To teach them this skill, developers train reasoning LLMs using a technique called Reinforcement Learning (RL). The model generates multiple possible answers to a question, receives a reward for the best candidate, and is updated based on the top answer. These steps are repeated thousands of times as the model learns.
But researchers found that the process of generating multiple answers, called rollout, can consume up to 85 percent of the execution time required for RL training.
“Updating the model – which is the actual ‘training’ part – takes comparatively very little time,” says Hu.
This bottleneck occurs in standard RL algorithms because all processors in the training group must complete their responses before moving on to the next step. Because some processors may be working on very long responses, others that generate shorter responses wait for them to finish.
“Our goal was to turn this wasted time into speedup without any wasted cost,” says Hu.
They tried to use an existing technique, called speculative decoding, to speed things up. Speculative decoding involves training a smaller model, called a drafter, to rapidly predict the future output of a larger model.
The larger model confirms the drafter’s predictions, and the responses it accepts are used for training.
Because the larger model can verify all of the drafter’s predictions at once, rather than generating each output sequentially, it speeds up the process.
an adaptive solution
But in speculative decoding, the drafter model is typically trained only once and remains stable. This makes the technique infeasible for reinforcement learning, as the logic model is updated thousands of times during training.
A static drafter will quickly become stale and useless after just a few steps.
To overcome this problem, researchers created a flexible system known as “Taming the Long Tail” or TLT.
The first part of TLT is an adaptive drafter trainer, which uses free time on the idle processor to quickly train the drafter model, keeping it well aligned with the target model without using additional computational resources.
The second component, an adaptive rollout engine, manages speculative decoding to automatically select the optimal strategy for each new batch of inputs.

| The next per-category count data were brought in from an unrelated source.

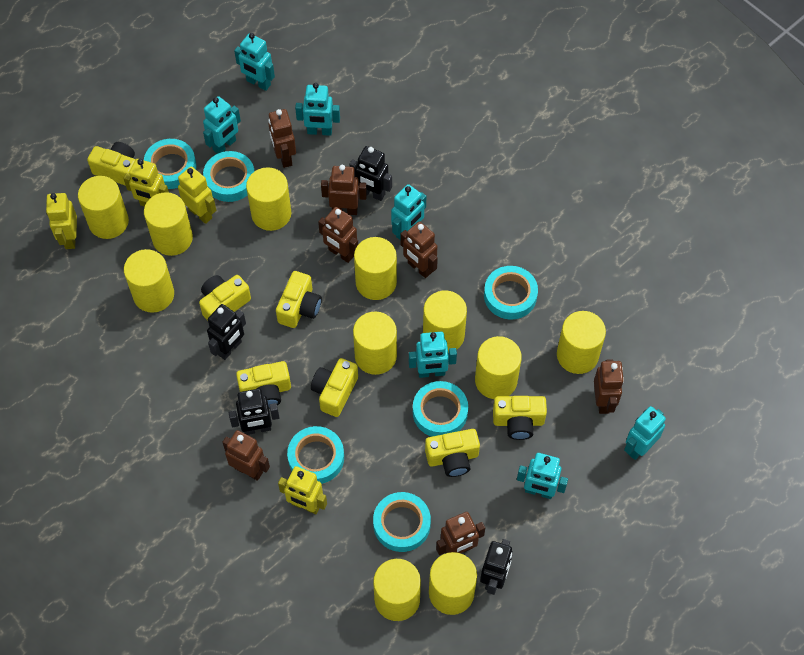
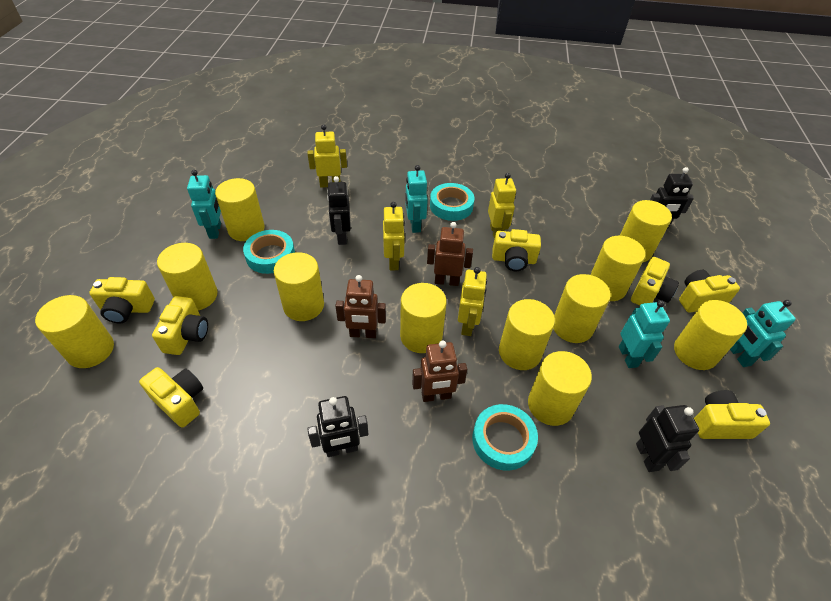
brown robot: 7 -> 3
turquoise robot: 7 -> 4
turquoise tape: 6 -> 3

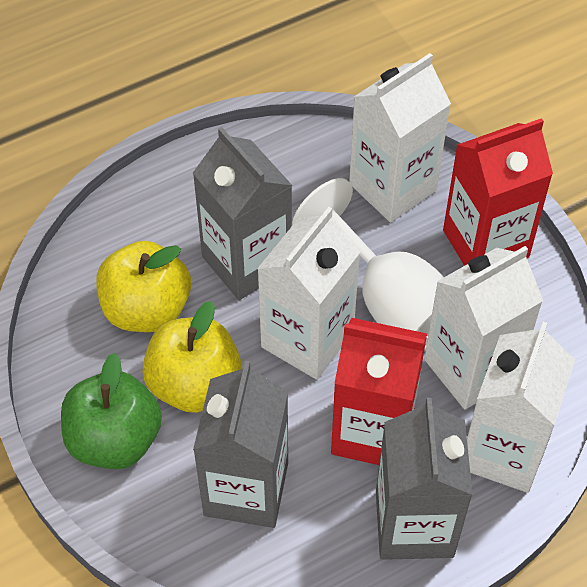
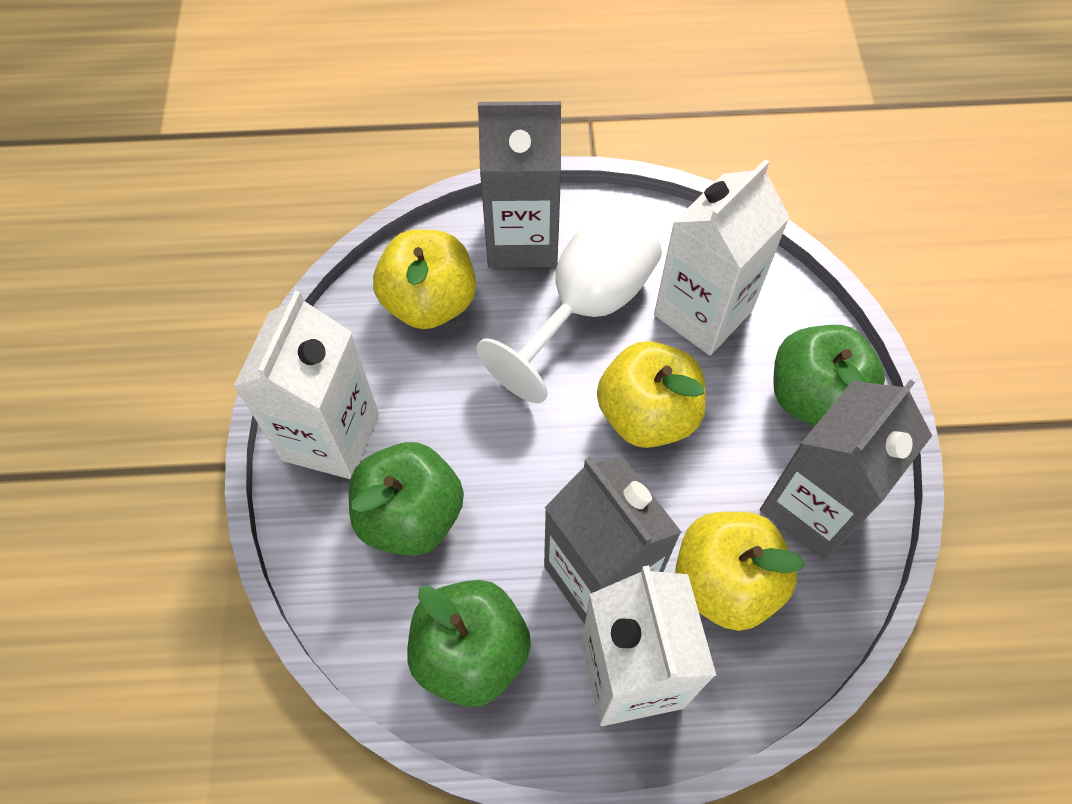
green apple: 1 -> 3
red carton: 2 -> 0
white carton: 4 -> 3
yellow apple: 2 -> 3

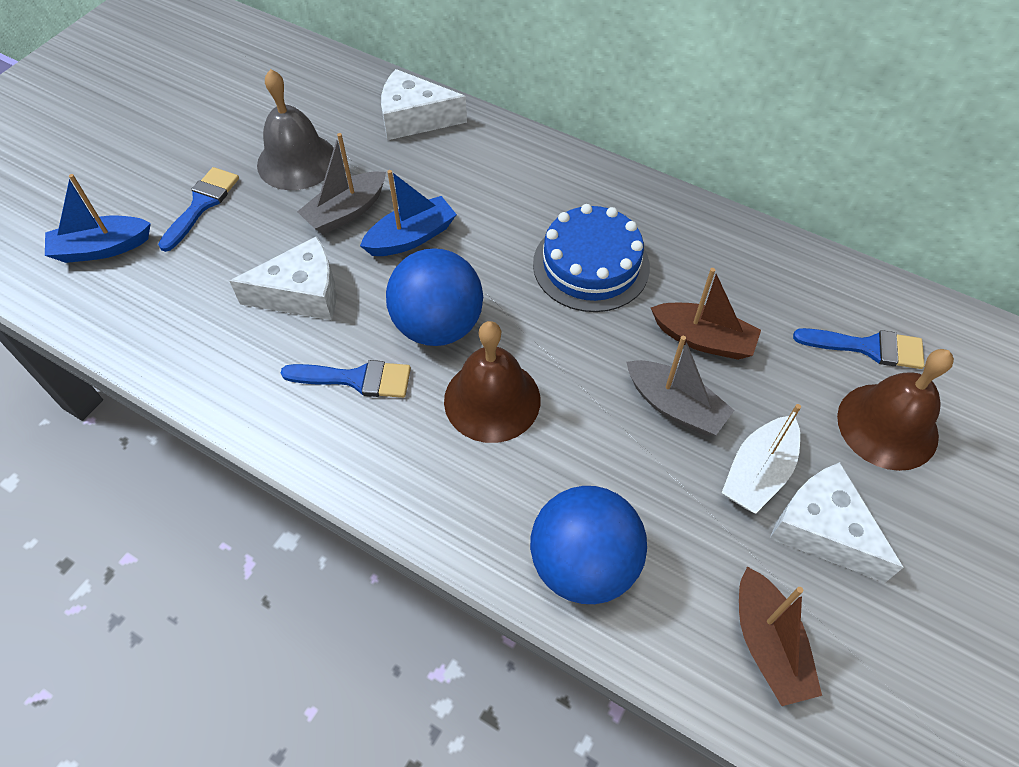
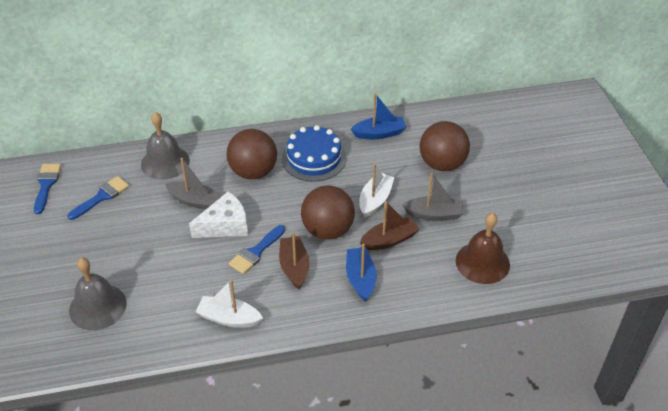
blue ball: 2 -> 0
brown ball: 0 -> 3
brown bell: 2 -> 1
grey bell: 1 -> 2
white boat: 1 -> 2
white cheese: 3 -> 1

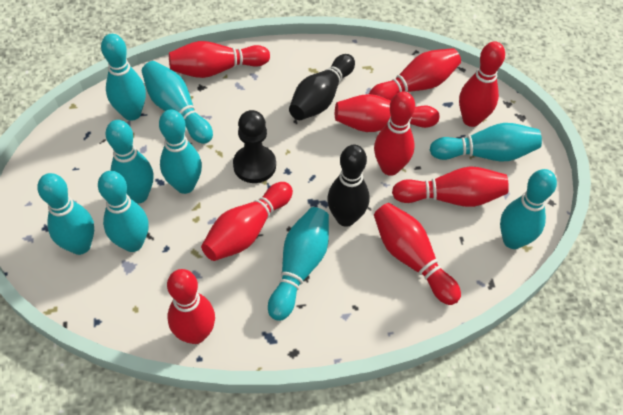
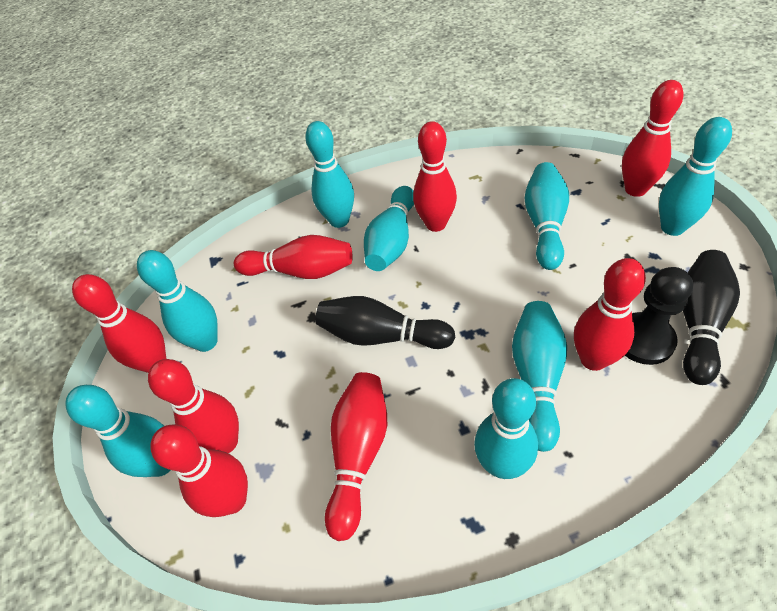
red bowling pin: 9 -> 8
turquoise bowling pin: 9 -> 8

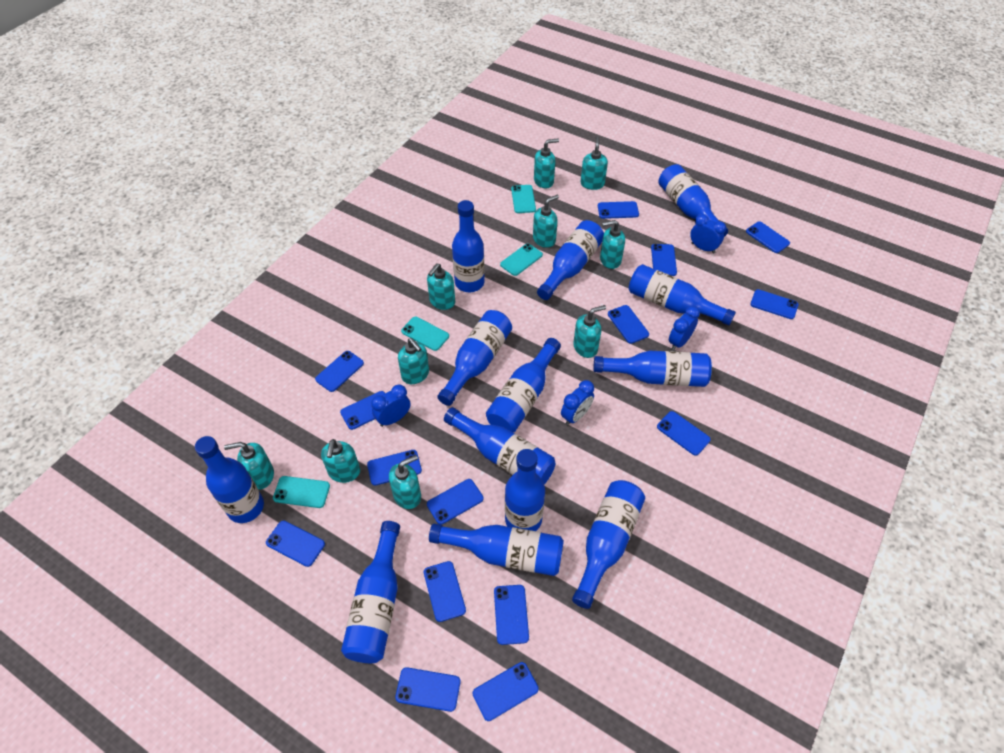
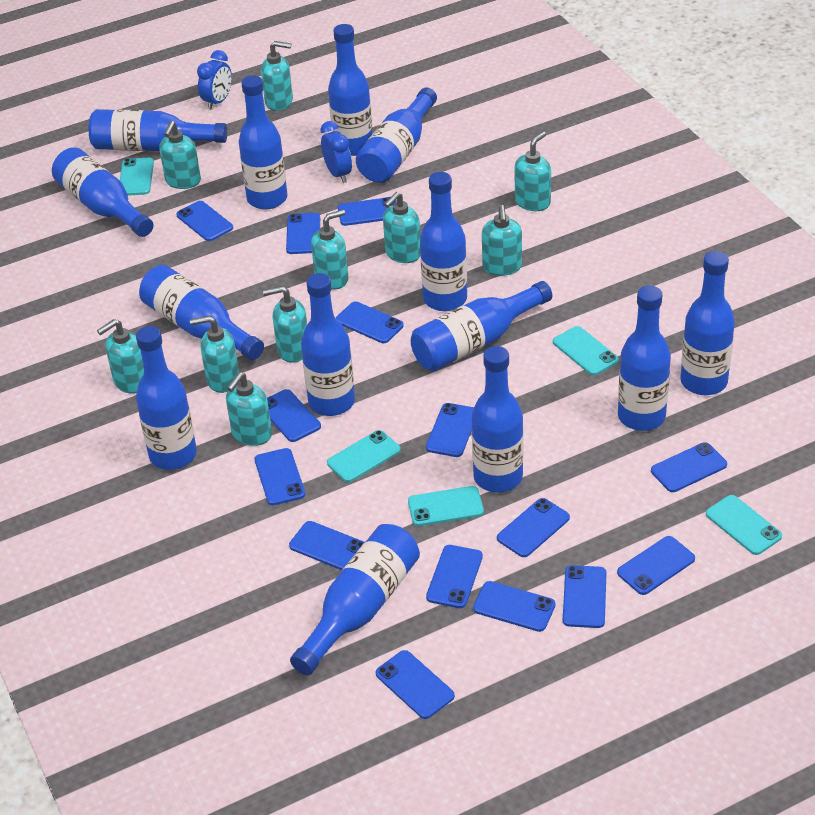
blue bottle: 13 -> 14
blue clock: 4 -> 2
turquoise phone: 4 -> 5

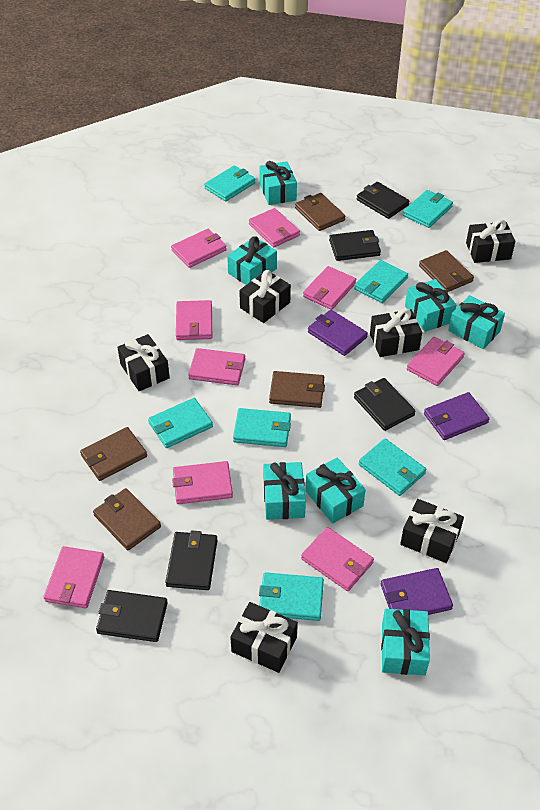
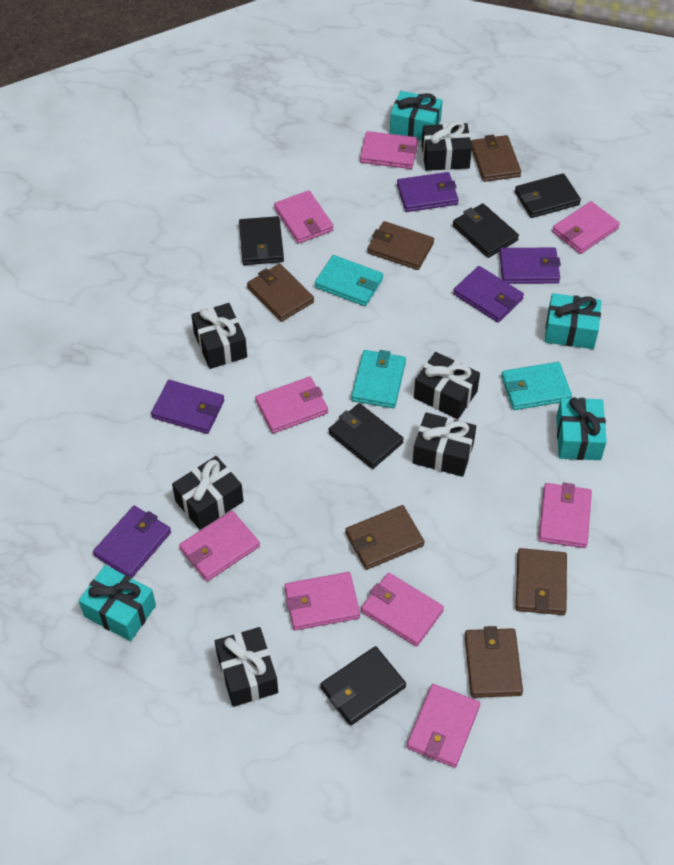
brown wallet: 5 -> 6
purple wallet: 3 -> 5
turquoise gift: 7 -> 4
turquoise wallet: 7 -> 3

This mechanism changes the speculative decoding configuration based on training workload features, such as the number of inputs processed by the draft model and the number of inputs accepted by the target model during validation.
Additionally, the researchers designed the DRAFT model to be lightweight so that it can be trained quickly. TLT reuses some components of the logic model training process to train Drafter, providing additional gains in acceleration.
“As soon as some processors complete their short queries and become idle, we immediately switch them to training draft models using the same data they are using for the rollout process. The key mechanism is our adaptive speculative decoding – these benefits would not be possible without it,” Hu says.
They tested TLT in several reasoning LLMs, which were trained using real-world datasets. The system sped up training by between 70 and 210 percent while preserving the accuracy of each model.
As an added bonus, the smaller Drafter model can be easily used as a free spin-off for efficient deployment.
In the future, researchers want to integrate TLT into more types of training and inference frameworks and find new reinforcement learning applications that can be accelerated using this approach.
“As logic inference is becoming the dominant workload with increasing demand, Qinghao’s TLT does a great job of tackling the computation bottleneck of training these logic models. I think this method will be very helpful in the context of efficient AI computing,” Han says.
This work is funded by the MIT-IBM Watson AI Lab, MIT AI Hardware Program, MIT Amazon Science Hub, Hyundai Motor Company, and the National Science Foundation.